## [MATERIAL PROVIDED]
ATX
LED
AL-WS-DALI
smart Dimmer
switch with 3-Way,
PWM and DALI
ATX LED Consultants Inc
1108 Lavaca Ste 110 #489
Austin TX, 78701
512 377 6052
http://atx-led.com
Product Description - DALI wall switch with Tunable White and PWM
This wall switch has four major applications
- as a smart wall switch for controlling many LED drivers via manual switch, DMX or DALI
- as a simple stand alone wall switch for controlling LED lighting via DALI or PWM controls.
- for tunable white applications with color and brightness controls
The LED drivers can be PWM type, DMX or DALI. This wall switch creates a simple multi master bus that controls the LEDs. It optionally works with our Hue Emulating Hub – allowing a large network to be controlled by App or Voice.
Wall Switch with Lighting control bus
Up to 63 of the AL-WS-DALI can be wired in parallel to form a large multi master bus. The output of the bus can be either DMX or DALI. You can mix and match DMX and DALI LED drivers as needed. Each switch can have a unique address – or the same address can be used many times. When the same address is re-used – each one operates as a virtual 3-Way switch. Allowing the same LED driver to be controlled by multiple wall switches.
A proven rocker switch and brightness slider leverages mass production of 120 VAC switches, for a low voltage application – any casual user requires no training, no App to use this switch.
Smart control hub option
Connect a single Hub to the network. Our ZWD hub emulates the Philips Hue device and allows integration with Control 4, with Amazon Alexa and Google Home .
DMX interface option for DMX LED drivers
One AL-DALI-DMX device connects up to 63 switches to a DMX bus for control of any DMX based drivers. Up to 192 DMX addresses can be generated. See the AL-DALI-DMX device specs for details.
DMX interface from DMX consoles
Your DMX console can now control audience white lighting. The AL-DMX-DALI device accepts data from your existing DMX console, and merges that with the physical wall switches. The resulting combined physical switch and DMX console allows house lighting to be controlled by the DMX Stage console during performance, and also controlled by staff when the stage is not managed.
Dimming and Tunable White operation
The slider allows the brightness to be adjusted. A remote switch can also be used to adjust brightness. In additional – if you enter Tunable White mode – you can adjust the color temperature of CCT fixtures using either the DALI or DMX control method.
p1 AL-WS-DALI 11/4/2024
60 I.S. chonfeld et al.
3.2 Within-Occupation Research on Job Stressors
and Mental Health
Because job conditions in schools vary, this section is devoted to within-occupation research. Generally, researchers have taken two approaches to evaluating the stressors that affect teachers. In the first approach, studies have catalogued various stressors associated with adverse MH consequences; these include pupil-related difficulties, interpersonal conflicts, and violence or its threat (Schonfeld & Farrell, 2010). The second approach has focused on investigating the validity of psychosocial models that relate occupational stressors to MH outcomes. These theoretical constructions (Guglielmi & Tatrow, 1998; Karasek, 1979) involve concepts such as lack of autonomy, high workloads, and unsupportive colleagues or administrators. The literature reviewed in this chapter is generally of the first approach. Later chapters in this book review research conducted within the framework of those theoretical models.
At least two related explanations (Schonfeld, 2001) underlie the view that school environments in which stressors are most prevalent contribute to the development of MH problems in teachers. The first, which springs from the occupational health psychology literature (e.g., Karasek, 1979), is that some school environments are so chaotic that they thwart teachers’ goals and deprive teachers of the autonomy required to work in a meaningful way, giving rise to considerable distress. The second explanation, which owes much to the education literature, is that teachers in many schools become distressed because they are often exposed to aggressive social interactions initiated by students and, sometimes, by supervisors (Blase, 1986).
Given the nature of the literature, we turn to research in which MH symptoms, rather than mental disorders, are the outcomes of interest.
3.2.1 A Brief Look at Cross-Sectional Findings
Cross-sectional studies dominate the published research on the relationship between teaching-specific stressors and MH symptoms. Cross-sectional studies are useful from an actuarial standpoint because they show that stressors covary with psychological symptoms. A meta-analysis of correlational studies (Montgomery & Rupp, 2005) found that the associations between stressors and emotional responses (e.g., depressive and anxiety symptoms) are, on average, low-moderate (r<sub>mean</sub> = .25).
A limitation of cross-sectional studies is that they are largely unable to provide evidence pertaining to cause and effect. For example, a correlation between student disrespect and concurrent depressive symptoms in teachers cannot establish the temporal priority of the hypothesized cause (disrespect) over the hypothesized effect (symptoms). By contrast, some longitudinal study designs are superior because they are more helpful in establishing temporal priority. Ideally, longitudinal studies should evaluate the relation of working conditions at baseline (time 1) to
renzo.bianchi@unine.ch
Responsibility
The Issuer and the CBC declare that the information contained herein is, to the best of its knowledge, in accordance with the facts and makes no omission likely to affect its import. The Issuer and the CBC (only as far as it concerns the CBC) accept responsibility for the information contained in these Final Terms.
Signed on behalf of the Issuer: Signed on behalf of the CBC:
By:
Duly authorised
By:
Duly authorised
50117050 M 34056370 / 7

## [INSTRUCTIONS TO FOLLOW]
Copy out every line of the data that includes the word "controlling".

## [REPLY TO THE TASK]
- as a smart wall switch for controlling many LED drivers via manual switch, DMX or DALI
- as a simple stand alone wall switch for controlling LED lighting via DALI or PWM controls.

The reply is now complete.